Receding Planes
A depth-building strategy where the frame is constructed from overlapping layers—walls, buildings, fences, lots, signs, trees—so that space steps backward in clear stages. Receding Planes emphasizes how the city is built: surfaces in front of surfaces, corridors inside corridors.
Glassy Eyes
Glassy Eyes is the practice of treating windows as the city’s gaze: repeating panes that read like pupils, grids that feel like a thousand watching eyes, and reflective glass that turns a building into a living surface. The subject isn’t “a building” so much as the expression created by its windows—orderly, anxious, playful, severe, curious.
Custom Framing
Custom Framing is the deliberate use of a built or found “frame-within-the-frame” to shape what the viewer sees—branches, windows, arches, railings, doorways, architectural cutouts, even the negative space between buildings.
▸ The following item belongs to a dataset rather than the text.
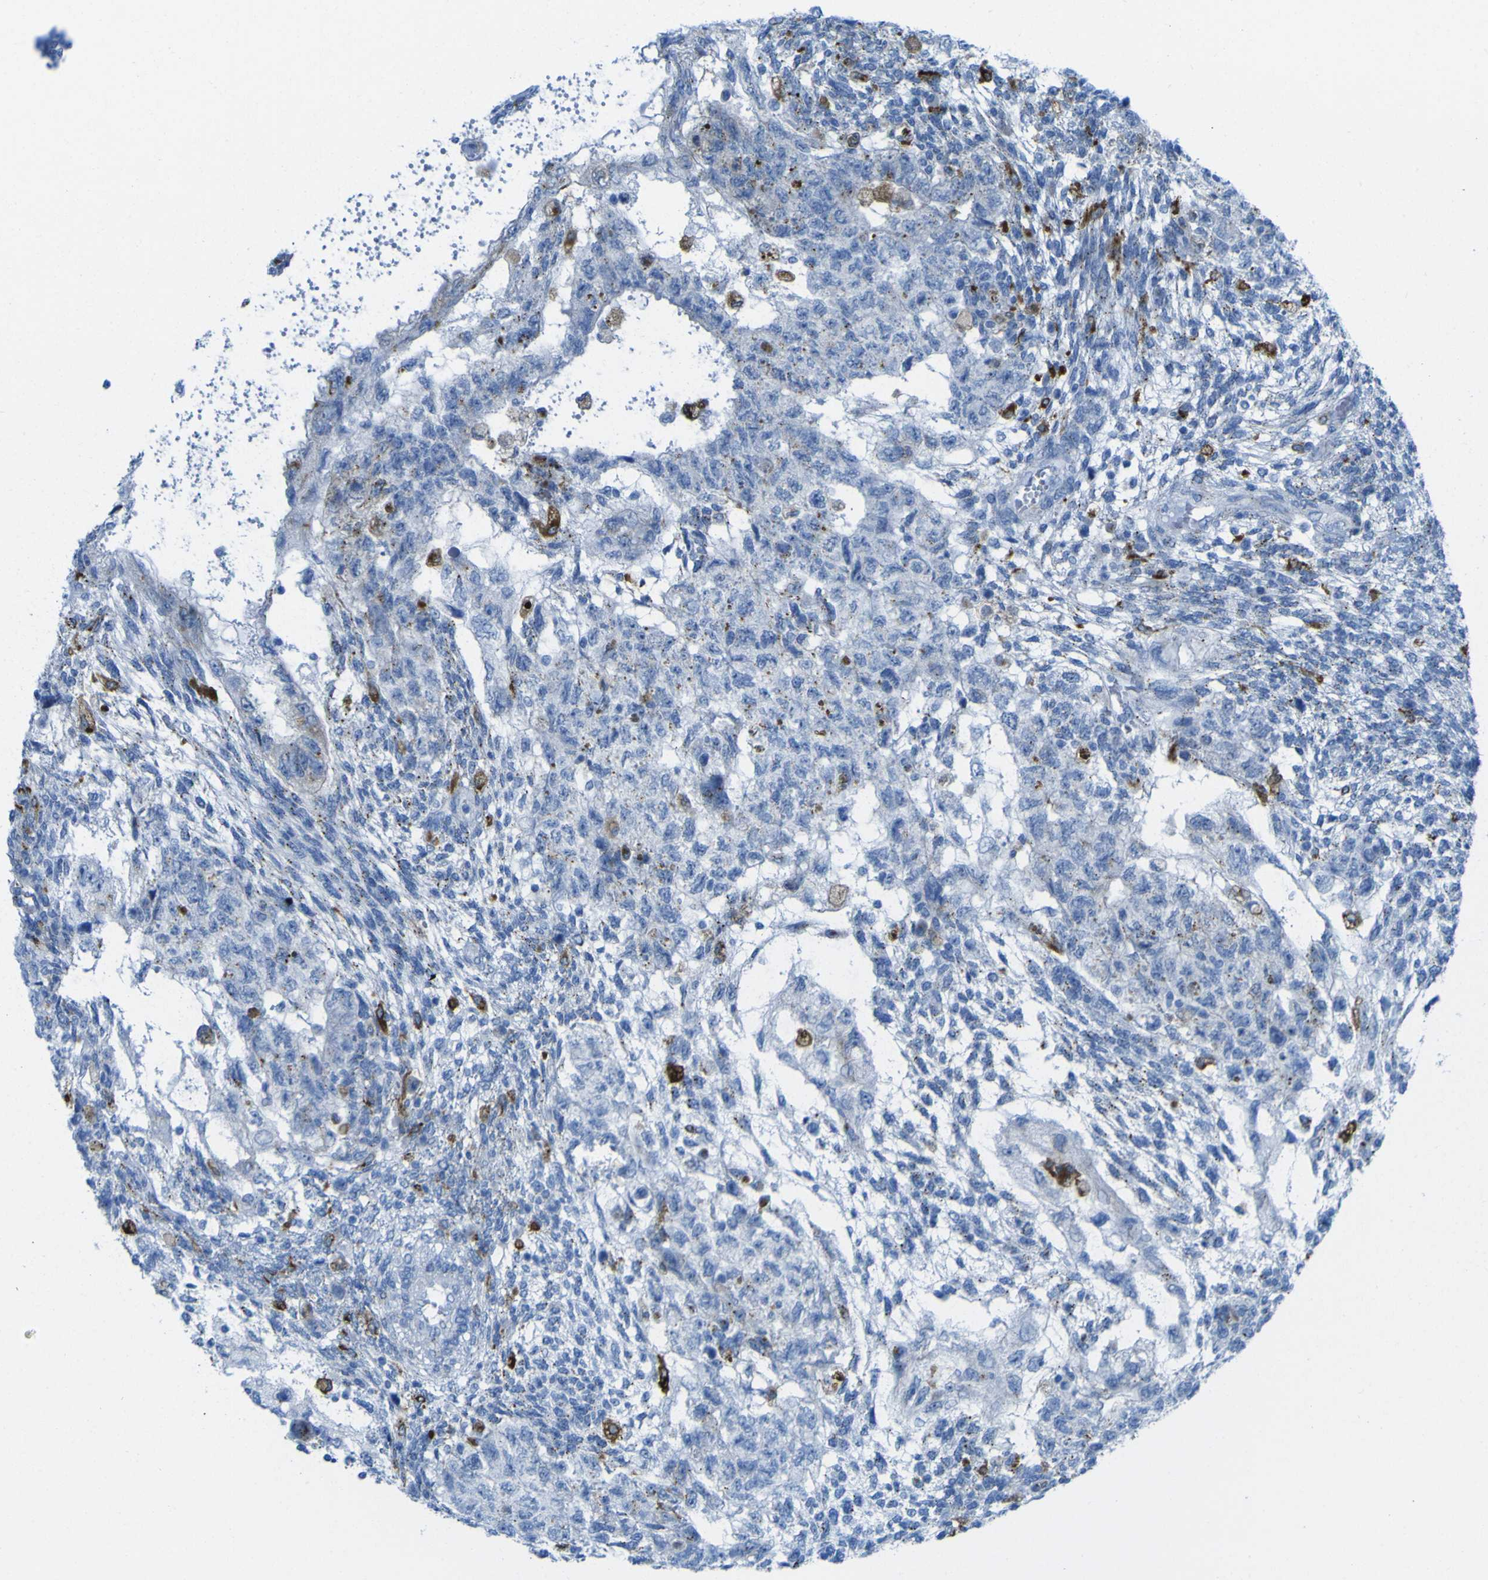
{"staining": {"intensity": "negative", "quantity": "none", "location": "none"}, "tissue": "testis cancer", "cell_type": "Tumor cells", "image_type": "cancer", "snomed": [{"axis": "morphology", "description": "Normal tissue, NOS"}, {"axis": "morphology", "description": "Carcinoma, Embryonal, NOS"}, {"axis": "topography", "description": "Testis"}], "caption": "There is no significant staining in tumor cells of testis embryonal carcinoma.", "gene": "PLD3", "patient": {"sex": "male", "age": 36}}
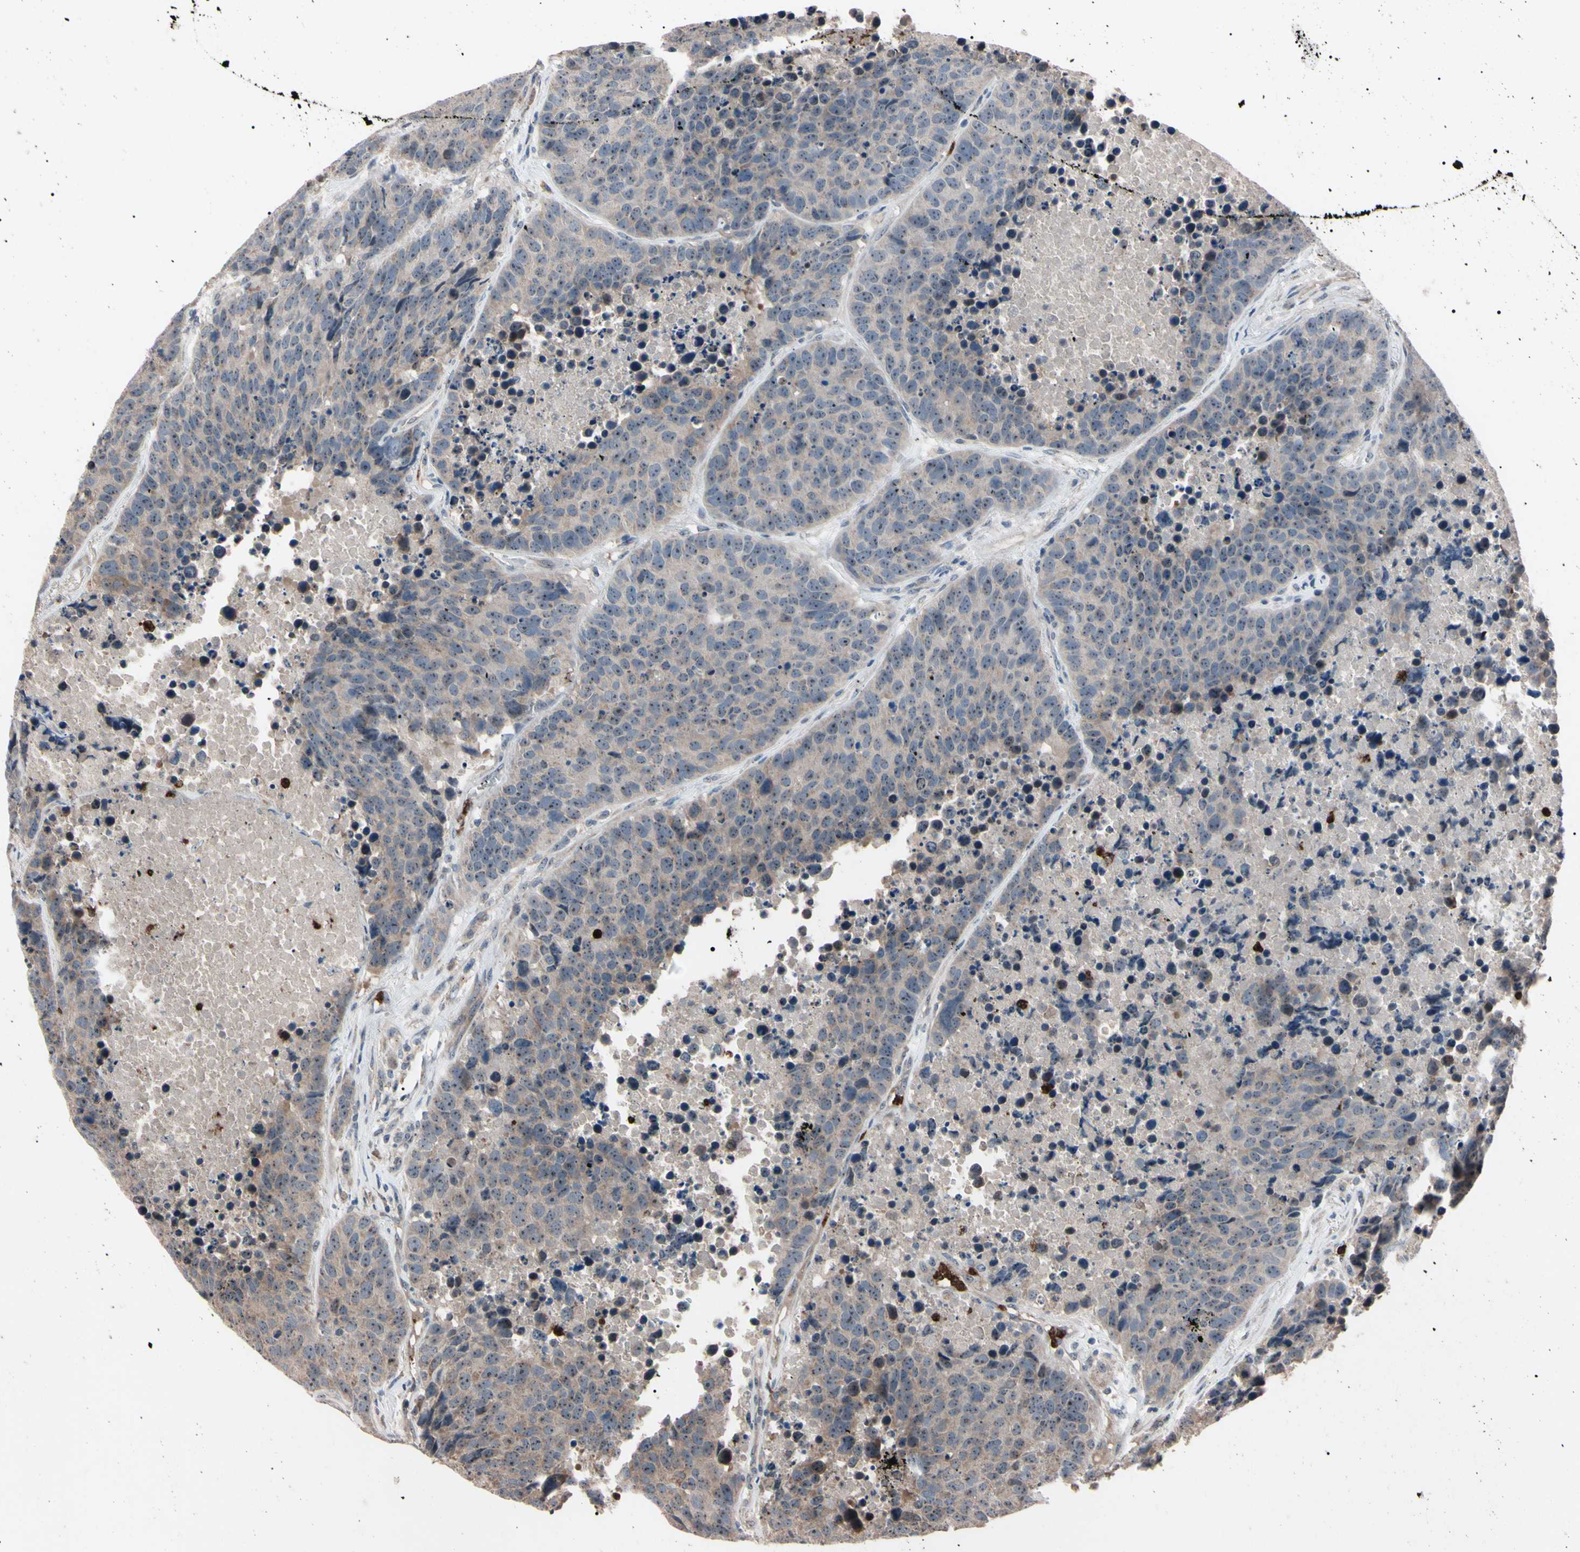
{"staining": {"intensity": "weak", "quantity": ">75%", "location": "cytoplasmic/membranous"}, "tissue": "carcinoid", "cell_type": "Tumor cells", "image_type": "cancer", "snomed": [{"axis": "morphology", "description": "Carcinoid, malignant, NOS"}, {"axis": "topography", "description": "Lung"}], "caption": "Brown immunohistochemical staining in human carcinoid reveals weak cytoplasmic/membranous positivity in approximately >75% of tumor cells.", "gene": "TRAF5", "patient": {"sex": "male", "age": 60}}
The goal isn’t just to “surround” the subject, but to design a threshold: a controlled opening that directs attention, establishes depth, and turns the edge of the photograph into an active compositional tool.
Reflected City
Reflected City is the practice of using large surfaces—glass, polished stone, metal, water, glossy paint—to capture a second scene inside the first. The world becomes a double exposure you didn’t manufacture: skyline inside a window grid, trees rippling across a façade, a street folded into chrome.
Long Exposure
A technique where slower shutter speeds (from fractions of a second to many seconds) transform movement into blur, streaks, and flow—turning crowds into mist, traffic into light trails, and water into glass.
Horizon Harmonics
Most photographs rely on a single horizon to anchor the viewer. Horizon Harmonics is the practice of finding a "sequence" of horizons within a single frame—edges where color, material, or light shift abruptly. By aligning these secondary horizons so they run parallel, you create a visual "resonance" that gives the image a sense of immense, orderly scale.
Urban Mosaic
Urban Mosaic is the practice of building a photograph from fragments—layers, reflections, frames, signage, repeated windows, and partial scenes—so the image reads like a collage of city moments rather than a single-subject view.